[Start of section]

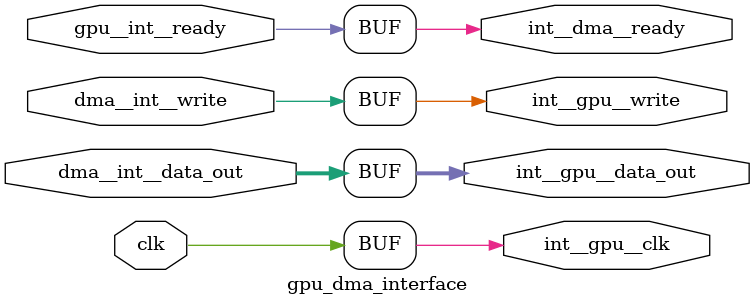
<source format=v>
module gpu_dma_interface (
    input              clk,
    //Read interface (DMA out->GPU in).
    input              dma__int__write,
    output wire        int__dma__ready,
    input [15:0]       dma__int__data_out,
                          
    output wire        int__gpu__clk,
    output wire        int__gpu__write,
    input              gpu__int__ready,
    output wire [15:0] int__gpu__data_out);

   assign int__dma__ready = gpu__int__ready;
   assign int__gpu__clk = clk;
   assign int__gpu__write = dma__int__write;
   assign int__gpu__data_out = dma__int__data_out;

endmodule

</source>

[End of section]

*What you need to do*.
Could you output every record above exactly as written, leaving out the pictures?

*Your response*.
<source format=v>
module gpu_dma_interface (
    input              clk,
    //Read interface (DMA out->GPU in).
    input              dma__int__write,
    output wire        int__dma__ready,
    input [15:0]       dma__int__data_out,
                          
    output wire        int__gpu__clk,
    output wire        int__gpu__write,
    input              gpu__int__ready,
    output wire [15:0] int__gpu__data_out);

   assign int__dma__ready = gpu__int__ready;
   assign int__gpu__clk = clk;
   assign int__gpu__write = dma__int__write;
   assign int__gpu__data_out = dma__int__data_out;

endmodule

</source>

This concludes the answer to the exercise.